People as Code 4 - Entropic Systems

Embracing Entropy as a concept for design. Turning from the theoretical to the practical. Observability, not measurement. Questions as interfaces, data as plural

People as Code 4 - Entropic Systems
Photo by Nik / Unsplash

The first three chapters explored metaphor, but this one, this one is about practice.

If People as Code asked whether people could be co-authors of systems, and People as Code 3 - Quantum Uncertainty reminded us that all systems are in flux, then this chapter asks:  What could we build, now, if we took those ideas seriously?

What would technology, governance, and funding look like if we designed not for control, but for entropic stability - systems that stay alive because they move?


Designing for entropy

Entropy isn’t chaos; it’s diversity, motion, difference. A living system needs it.

Our current models of tech, of governance, of funding do the opposite. They optimise. They converge. They narrow the field of possible futures until only one remains: the most efficient one or the least risky one. 

What if we built systems that got healthier as they diversified? Where friction, noise, and drift were design goals, not bugs to eliminate.

Where experiments didn’t have to justify themselves by “working,” but by expanding what was possible to know.


Observability, not measurement

We’ve learned that measurement collapses the system. It defines what counts, and everything else falls away. So instead of measurement, what if we build for observability, making it easy to see, sense, narrate what’s happening, without forcing everything into metrics too soon.

Measurement is passive, but observation is participatory. It allows patterns to emerge before they are judged and gives room for people to make sense of what they see, collectively.

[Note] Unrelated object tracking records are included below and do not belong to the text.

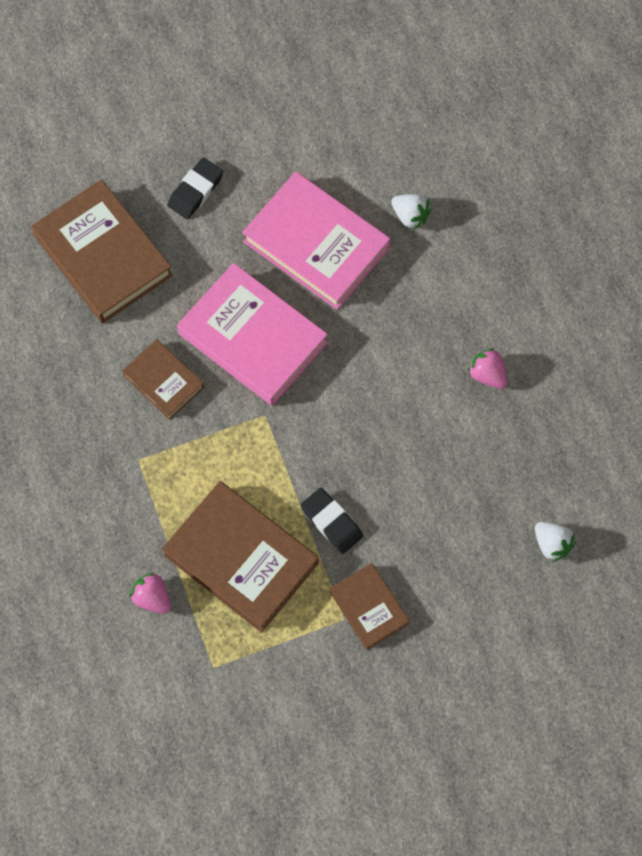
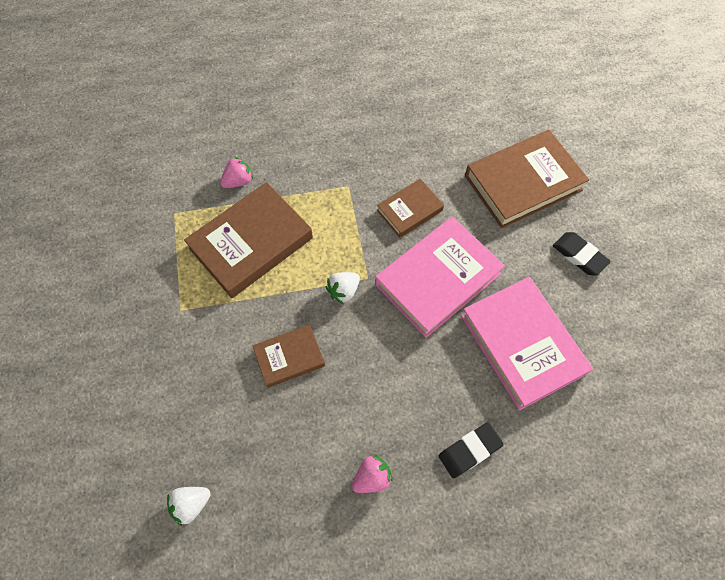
camera: 100 degrees right, 5 degrees down
(316, 244) = (522, 344): pink book -> pink book turned 75 degrees counterclockwise
(331, 522) = (263, 314): black eraser -> black eraser (469, 450)
(369, 607) = (183, 331): brown book -> brown book (289, 357)
(410, 216) = (546, 435): white strawberry -> white strawberry (343, 291)

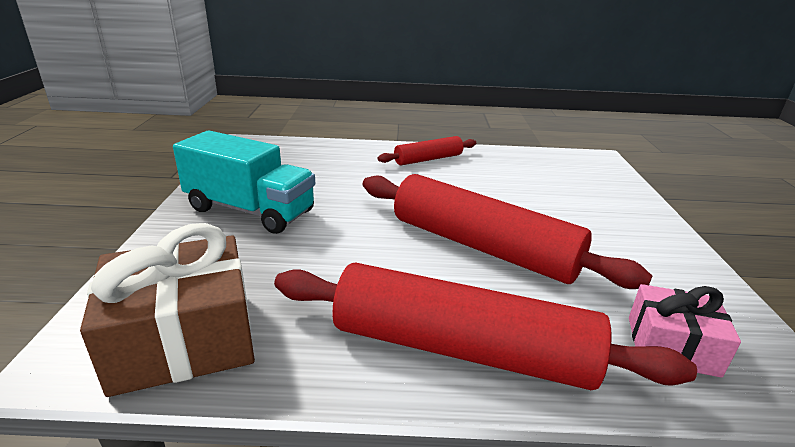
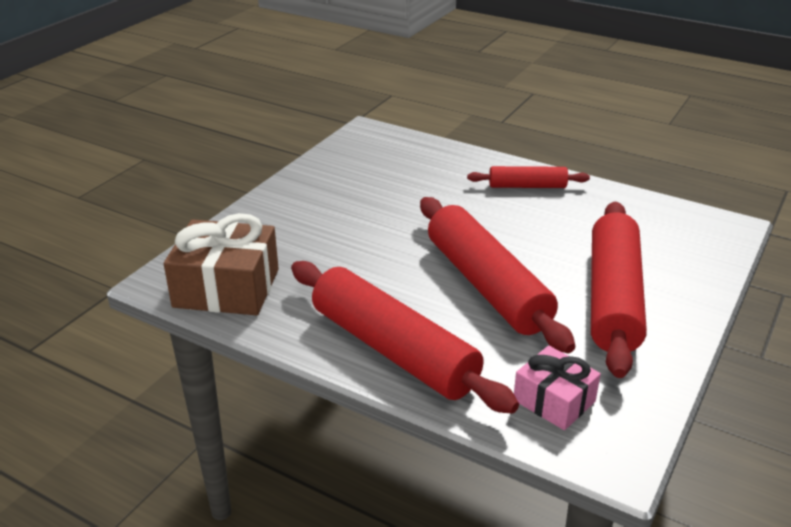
camera: 30 degrees right, 5 degrees up
(250, 210) = (325, 204): turquoise truck -> none
(593, 228) = (613, 298): none -> red rolling pin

Imagine social dashboards built around questions, not KPIs.

  • What’s changing?
  • What are we noticing?
  • What do we not yet understand?

Data as Conversations, not verdict.


Collective foundations

If the last 4 years of AI has taught us anything, it’s that foundational models matter. They become the substrate for everything else that follows.

But the question is, whose foundation?

Imagine if social purpose organisations built their own models. Trained not just on language, dark corners of the internet, stolen creativity and hate filled socials; but on lived experience, community archives, oral histories. And what if these models were governed by collectives, not corporations. 

A shared model doesn’t mean uniformity. It means we decide together what’s “real enough” to train on. We define consent, representation, and use together.

This isn’t open data in the old sense; it’s collective data sovereignty. A foundation not of code, but of trust.


Governance as flow

In most organisations, governance is static.  Structures, committees, thresholds built to hold still.

But what if governance moved? What if it evolved as quickly as the world it seeks to guide?

Imagine:

  • Priorities and metrics that evolve over time, assumed to be fluid.
  • Ongoing consent, revisited as relationships change.
  • Decisions made at the edge, where context lives.
  • Governance as a conversation, not a constitution.

Data as plural

We’ve built data systems that value consistency over truth, but in reality, truth is often contradictory.

What if we treated different forms of data,  stories, images, feelings, local knowledge as legitimate inputs? Not to “validate” them, but to let them coexist.

Because in complex systems, contradiction is signal, not noise. Plural data creates plural futures.


Questions as interfaces

Interfaces shape attention. Right now, most are built for ‘certainty’, built for answers.

But what if the interface began with questions? “What do you want to learn?”  “What tension are you sitting with?”

Each question would open a pathway through the data, not to deliver certainty, but to show the plurality of possible answers.

The goal wouldn’t be consensus, but comprehension: seeing how different perspectives entangle.


Beyond technology

This isn’t just about software. It’s about how we fund, organise, and govern.

What if funding worked like quantum probability — multiple possibilities coexisting until observed? Instead of one “winning” proposal, fund several small, divergent paths. Let them interact, combine, and evolve.

What if governance of an ecosystem,  a network of organisations, was distributed like a neural net? No single node in charge, but pattern recognition across many.

What if we replaced “impact frameworks” with learning frameworks, systems that reward adaptation, not perfection?


A living architecture

We could start small.

  • A fund that tracks learning rather than outputs.
  • A data commons governed by those it represents.
  • An AI model trained on stories, consented to by communities.
  • A policy lab that treats uncertainty as design material.

Each one would be a node in a living architecture, a prototype for how we might build, together, in a world that refuses to stay still.